O que se pode descobrir nesse Pessoa inglês menos conhecido?
As preocupações e as obsessões do poeta maduro já estão nesta poesia inglesa inicial. Serão tratadas depois primorosamente na língua portuguesa. Mas mesmo numa poesia mal alinhavada como é a do Alexander Search as temáticas principais já lá estão.
As quadras são, para mim, o grande mistério pessoano. O que leva Pessoa, no fim de uma vida e de uma obra tão fabulosa e diversa, a escrever 400 quadras? E à maneira do povo. É realmente inacreditável
O núcleo está criado?
Sim, e mais tarde desdobra-se nos heterónimos, no Pessoa ele mesmo e na prosa poética do Bernardo Soares.

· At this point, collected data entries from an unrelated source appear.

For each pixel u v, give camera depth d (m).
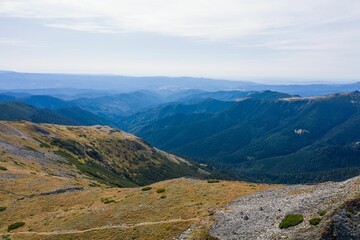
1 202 88.94
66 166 179.62
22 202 86.62
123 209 65.25
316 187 53.56
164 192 70.94
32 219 73.25
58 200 83.38
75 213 70.12
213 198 61.16
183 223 51.91
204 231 47.09
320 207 41.78
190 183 75.12
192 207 58.19
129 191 79.12
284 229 40.31
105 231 56.81
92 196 81.50
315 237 35.47
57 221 67.69
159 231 51.50
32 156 170.38
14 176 113.38
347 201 38.34
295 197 50.56
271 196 55.34
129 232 54.09
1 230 69.62
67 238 57.56
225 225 47.22
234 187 66.62
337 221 35.97
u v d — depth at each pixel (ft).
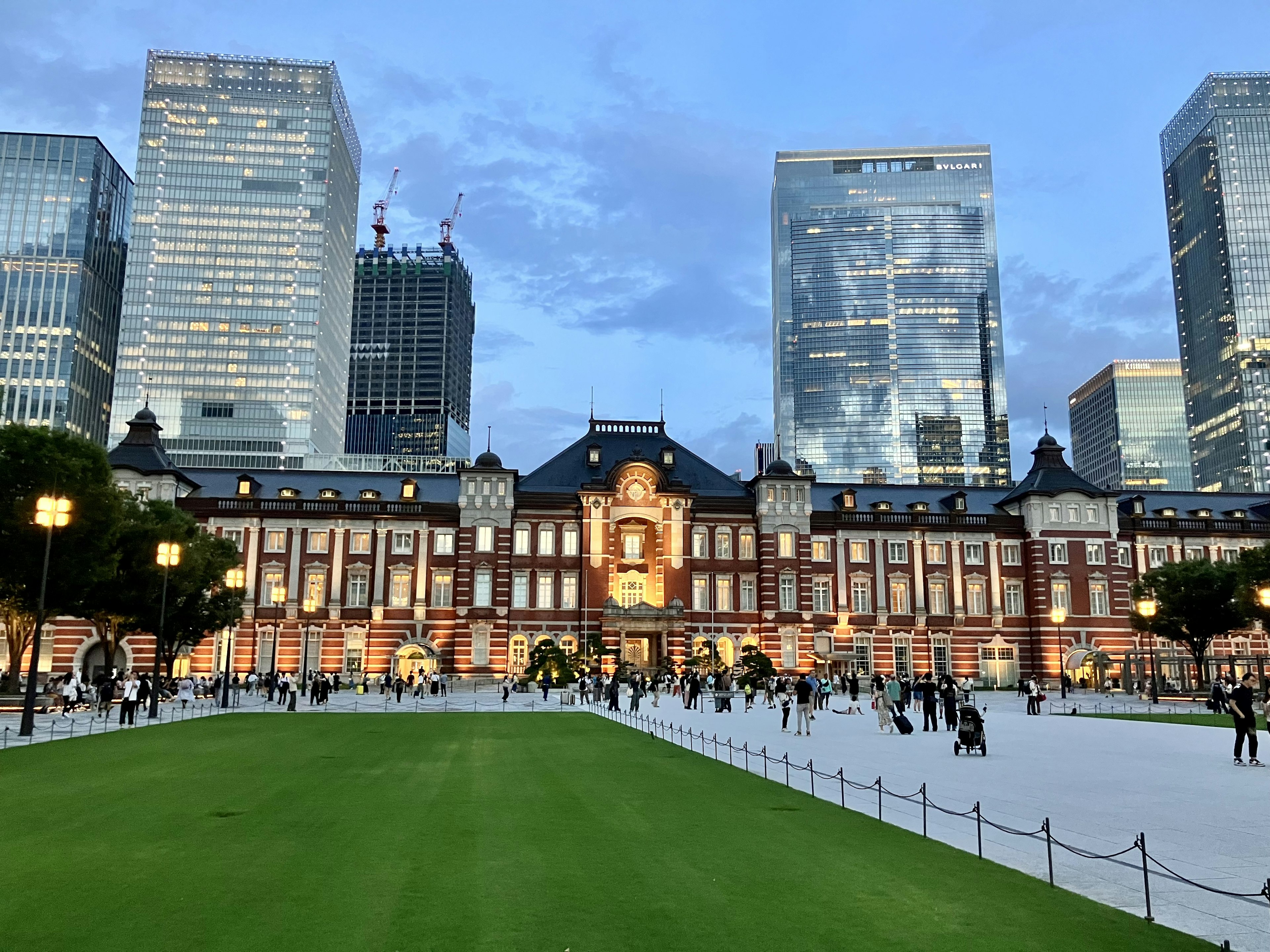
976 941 40.83
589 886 49.42
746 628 324.39
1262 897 48.16
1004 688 330.13
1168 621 281.95
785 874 52.19
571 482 335.26
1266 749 118.52
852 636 329.11
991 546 339.98
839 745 123.54
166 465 314.35
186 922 43.11
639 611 309.42
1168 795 80.28
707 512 331.16
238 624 309.22
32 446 195.00
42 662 294.87
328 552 317.83
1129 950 39.81
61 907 45.37
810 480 333.21
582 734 143.64
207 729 151.33
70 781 87.76
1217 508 361.71
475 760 106.93
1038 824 67.15
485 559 319.06
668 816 70.08
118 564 224.94
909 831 64.90
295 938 40.88
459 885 49.57
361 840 60.80
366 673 310.86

É um desdobramento mas sobretudo uma maneira de escrever completamente diferente, numa outra língua e com outras vivências. O Pessoa escreveu em inglês até ao fim da vida, mas há muitas variações, sobretudo porque ele vai perdendo a faceta coloquial do inglês quando volta a Portugal e estuda a fundo a literatura portuguesa.

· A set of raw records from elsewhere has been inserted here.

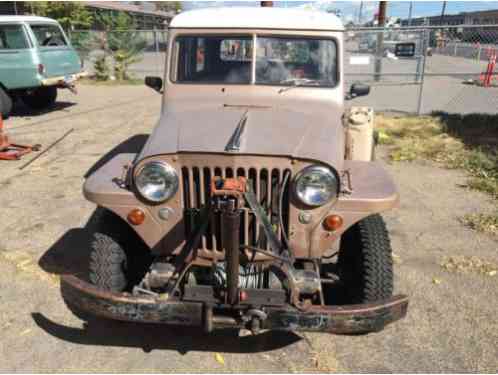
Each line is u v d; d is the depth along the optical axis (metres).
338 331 2.62
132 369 2.96
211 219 2.76
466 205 5.55
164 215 2.84
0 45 10.31
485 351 3.11
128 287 3.33
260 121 3.26
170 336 3.28
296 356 3.08
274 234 2.70
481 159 7.11
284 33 3.79
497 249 4.48
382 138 8.39
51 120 10.42
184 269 2.84
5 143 7.54
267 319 2.62
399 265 4.18
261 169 2.72
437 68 21.41
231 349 3.15
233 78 3.84
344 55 3.88
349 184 2.90
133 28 19.86
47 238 4.65
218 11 4.04
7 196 5.77
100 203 2.86
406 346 3.16
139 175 2.76
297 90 3.77
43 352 3.10
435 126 9.45
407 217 5.21
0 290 3.76
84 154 7.58
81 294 2.72
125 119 10.40
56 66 11.19
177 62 3.91
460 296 3.71
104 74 17.41
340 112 3.71
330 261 4.13
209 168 2.73
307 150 2.79
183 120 3.35
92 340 3.22
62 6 21.06
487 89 15.26
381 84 13.48
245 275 2.87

Também estudou as quadras pessoana, outra área pouco conhecida quando pegou nelas…
Sim, outra área mal amada no corpus pessoano. As quadras são, para mim, o grande mistério pessoano. O que leva Pessoa, no fim de uma vida e de uma obra tão fabulosa e diversa, a escrever 400 quadras? E à maneira do povo, com ele diz. É realmente inacreditável. Já tinha escrito algumas, certamente que estudou o cancioneiro, mas escrever tantas nos últimos anos de vida? É o grande mistério no enorme mistério que Pessoa é. Ainda hoje não sei explicar.
Os contributos pessoanos terão ofuscado a sua poesia?
Talvez. Fica-se sempre marcado por Pessoa. E ele foi, de facto, uma grande influência, sobretudo o Bernardo Soares e o Álvaro de Campos.
É aliás do Álvaro de Campos a epígrafe que abre Atravessar o Frio…
Não podia ser outra. Identifico-me muito com esse poema: “Depois de escrever, leio…/ Porque escrevi isto?/ Onde fui buscar isto? De onde me veio isto? Isto é melhor do que eu…// Seremos nós neste mundo apenas canetas com tinta/ Com que alguém escrever a valer o que nós aqui traçamos?” Muitas vezes, quando abro livro antigos, leio-me como se estivesse a ler um autor desconhecido. Toda a escrita é um mistério.